### O que fazer
(a) Liste os familiares de Prometeu e Epimeteu citados no texto sobre os dois irmãos e indique o parentesco de cada um com eles.
(b) Prossiga o texto sobre Prometeu e Epimeteu a partir da última frase.

Uma palavra final sobre Epimeteu e Prometeu, os filhos de Clímene (ou Ásia), a Oceânide, e Jápeto, o Titã, e irmãos mais novos do Atlas que sustenta o céu e de Menoécio, explodido por um raio. Geralmente, afirma-se que Prometeu significa “premeditação” e Epimeteu, “reflexão tardia”, do que se infere que Epimeteu se jogava nas coisas sem pensar nas consequências, enquanto seu irmão mais velho, Prometeu, deliberava com mais perspicácia. Pode-se defender de modo convincente que não houve nada de especialmente cauteloso, premeditado ou presciente nas ações de Prometeu ao trazer o fogo para o homem. Foi impulsivo, generoso… até amoroso, mas não especialmente ajuizado. Epimeteu era também um indivíduo com disposição bondosa, bem disposta, e seus fracassos foram apenas… eu ia dizer humanos, mas dificilmente pode ser isso, porque ele era um Titã. Seus fracassos certamente tiveram consequências titânicas. A diferença percebida entre os irmãos é usada até hoje por filósofos para expressar algo fundamental a nosso respeito.
Nos diálogos de Protágoras, de Platão, o personagem título sugere um mito da criação um tanto diferente do aceito tradicionalmente.

### Material fornecido
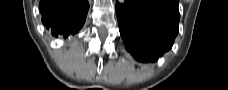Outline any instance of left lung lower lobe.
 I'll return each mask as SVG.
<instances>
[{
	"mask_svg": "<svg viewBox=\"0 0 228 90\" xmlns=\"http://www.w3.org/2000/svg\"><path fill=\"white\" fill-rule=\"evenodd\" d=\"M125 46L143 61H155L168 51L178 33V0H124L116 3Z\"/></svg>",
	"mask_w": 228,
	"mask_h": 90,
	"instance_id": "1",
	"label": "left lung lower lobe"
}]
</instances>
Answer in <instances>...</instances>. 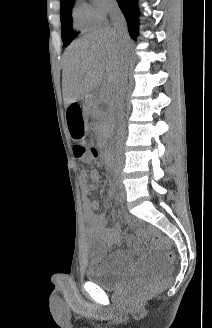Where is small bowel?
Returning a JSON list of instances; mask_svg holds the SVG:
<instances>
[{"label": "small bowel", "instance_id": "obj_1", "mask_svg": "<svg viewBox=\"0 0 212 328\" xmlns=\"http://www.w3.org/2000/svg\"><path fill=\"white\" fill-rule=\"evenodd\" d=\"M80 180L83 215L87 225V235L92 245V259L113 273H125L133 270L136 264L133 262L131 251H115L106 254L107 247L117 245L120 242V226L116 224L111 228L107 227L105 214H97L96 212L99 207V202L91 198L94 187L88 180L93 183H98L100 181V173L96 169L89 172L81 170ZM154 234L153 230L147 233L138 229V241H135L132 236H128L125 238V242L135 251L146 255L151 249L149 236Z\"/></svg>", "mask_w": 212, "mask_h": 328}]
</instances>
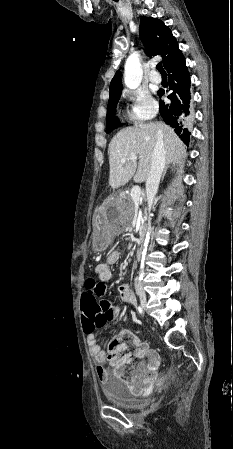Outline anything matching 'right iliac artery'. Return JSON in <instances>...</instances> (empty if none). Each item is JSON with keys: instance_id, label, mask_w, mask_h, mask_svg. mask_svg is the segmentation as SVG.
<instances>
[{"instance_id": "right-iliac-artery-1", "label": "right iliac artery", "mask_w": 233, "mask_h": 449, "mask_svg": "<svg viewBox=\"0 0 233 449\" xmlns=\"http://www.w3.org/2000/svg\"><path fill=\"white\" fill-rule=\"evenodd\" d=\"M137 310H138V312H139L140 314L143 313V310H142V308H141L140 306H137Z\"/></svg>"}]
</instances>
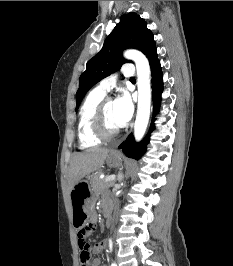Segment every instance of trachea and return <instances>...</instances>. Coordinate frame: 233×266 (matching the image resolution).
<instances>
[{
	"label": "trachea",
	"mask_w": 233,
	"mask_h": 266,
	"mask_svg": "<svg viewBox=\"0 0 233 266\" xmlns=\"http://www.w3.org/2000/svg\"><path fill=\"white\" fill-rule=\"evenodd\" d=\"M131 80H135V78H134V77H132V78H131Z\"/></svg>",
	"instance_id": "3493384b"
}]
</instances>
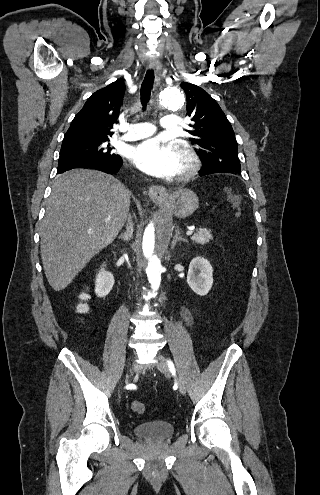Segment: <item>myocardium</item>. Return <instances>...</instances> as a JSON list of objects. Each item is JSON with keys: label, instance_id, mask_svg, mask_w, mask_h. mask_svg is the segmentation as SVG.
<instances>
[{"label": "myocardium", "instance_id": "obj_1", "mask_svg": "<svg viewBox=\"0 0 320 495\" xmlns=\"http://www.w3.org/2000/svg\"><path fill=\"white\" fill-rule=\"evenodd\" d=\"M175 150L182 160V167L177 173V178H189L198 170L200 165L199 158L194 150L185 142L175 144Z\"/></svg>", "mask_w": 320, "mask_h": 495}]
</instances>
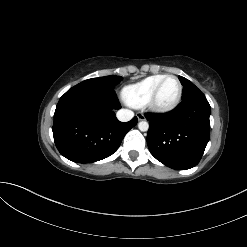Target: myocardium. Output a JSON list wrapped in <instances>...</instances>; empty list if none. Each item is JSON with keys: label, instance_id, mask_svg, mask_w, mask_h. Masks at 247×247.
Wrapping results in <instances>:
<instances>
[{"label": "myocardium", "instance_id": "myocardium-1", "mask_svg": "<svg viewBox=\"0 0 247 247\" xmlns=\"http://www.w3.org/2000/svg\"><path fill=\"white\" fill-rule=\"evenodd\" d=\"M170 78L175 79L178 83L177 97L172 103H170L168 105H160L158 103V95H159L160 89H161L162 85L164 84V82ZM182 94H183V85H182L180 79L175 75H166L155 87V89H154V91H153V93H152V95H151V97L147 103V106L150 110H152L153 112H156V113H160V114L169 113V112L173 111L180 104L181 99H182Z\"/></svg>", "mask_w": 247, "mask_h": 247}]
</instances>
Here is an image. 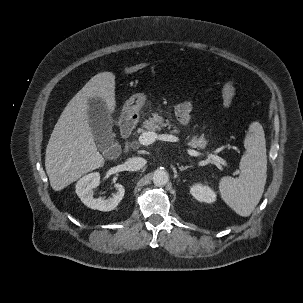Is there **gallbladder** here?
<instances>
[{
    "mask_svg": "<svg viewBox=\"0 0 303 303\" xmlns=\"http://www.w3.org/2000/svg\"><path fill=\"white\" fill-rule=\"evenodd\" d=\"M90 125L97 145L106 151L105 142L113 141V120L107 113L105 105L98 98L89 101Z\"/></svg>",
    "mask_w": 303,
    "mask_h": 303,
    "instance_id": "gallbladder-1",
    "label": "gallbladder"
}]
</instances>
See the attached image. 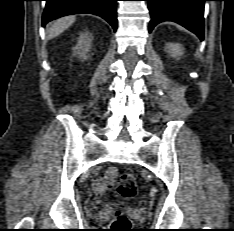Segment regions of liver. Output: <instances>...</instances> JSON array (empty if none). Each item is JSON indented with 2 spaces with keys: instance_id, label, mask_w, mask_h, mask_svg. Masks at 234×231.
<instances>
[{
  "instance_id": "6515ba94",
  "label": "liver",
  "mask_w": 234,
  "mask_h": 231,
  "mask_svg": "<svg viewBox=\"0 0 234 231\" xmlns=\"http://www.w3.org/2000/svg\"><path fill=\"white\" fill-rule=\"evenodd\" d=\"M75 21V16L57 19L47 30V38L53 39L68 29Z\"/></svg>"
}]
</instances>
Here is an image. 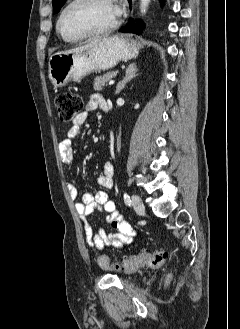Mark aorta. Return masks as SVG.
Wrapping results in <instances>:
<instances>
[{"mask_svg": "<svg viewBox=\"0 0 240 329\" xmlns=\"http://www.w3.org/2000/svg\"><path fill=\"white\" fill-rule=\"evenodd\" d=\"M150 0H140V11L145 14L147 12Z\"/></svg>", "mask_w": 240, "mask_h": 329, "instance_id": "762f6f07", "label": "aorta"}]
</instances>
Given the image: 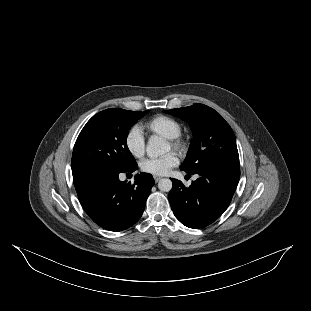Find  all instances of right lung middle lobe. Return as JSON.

### Respostas
(a)
- Clímene (ou Ásia), a Oceânide: mãe
- Jápeto, o Titã: pai
- Atlas, que sustenta o céu: irmão mais velho
- Menoécio, explodido por um raio: irmão mais velho

(b)
Os deuses (assim diz Protágoras a Sócrates) resolveram povoar a natureza com novas cepas de vida mortal, já que, naquela época, só havia imortais no mundo. Com terra, água, o fogo divino e o sopro divino, criaram animais e o homem. Encarregaram Prometeu e Epimeteu da tarefa de distribuir entre essas criaturas os atributos e características que lhes possibilitariam ter vidas plenas e bem-sucedidas. Epimeteu disse que faria a distribuição e Prometeu viria examinar seu trabalho. Os dois irmãos concordaram nisso.
Epimeteu se lançou com entusiasmo à tarefa. Deu armadura a alguns animais – o rinoceronte, o pangolim e o tatu, por exemplo. A outros, quase aleatoriamente, parece, ele deu pelo grosso, à prova de água, camuflagem, veneno, penas, presas, garras, escamas, unhas afiadas, guelras, asas, bigodes e sabe-se lá mais o quê. Atribuiu velocidade e ferocidade, aquinhoou poder de flutuação, navegabilidade aérea – cada animal foi equipado com sua própria especialidade inteligentemente projetada, como habilidades em navegação, perícia em se entocar, construir ninhos, nadar, pular e cantar. Ele estava exatamente se congratulando por prover morcegos e golfinhos com ecolocalização quando se deu conta de que haviam sido os últimos presentes disponíveis. Ele tinha, com sua característica falta de previsão, deixado completamente de pensar no que concederia ao homem – pobre, nu, vulnerável, de pele lisa e duas pernas.
Epimeteu, cheio de culpa, foi até o irmão e perguntou o que deviam fazer, agora que não havia mais nada no fundo da cesta de presentes. O homem não tinha defesas para se armar contra a crueldade, astúcia e ganância desses animais, agora maravilhosamente armados. Os mesmos poderes que foram tão generosamente distribuídos entre os bichos certamente acabariam com a humanidade desarmada.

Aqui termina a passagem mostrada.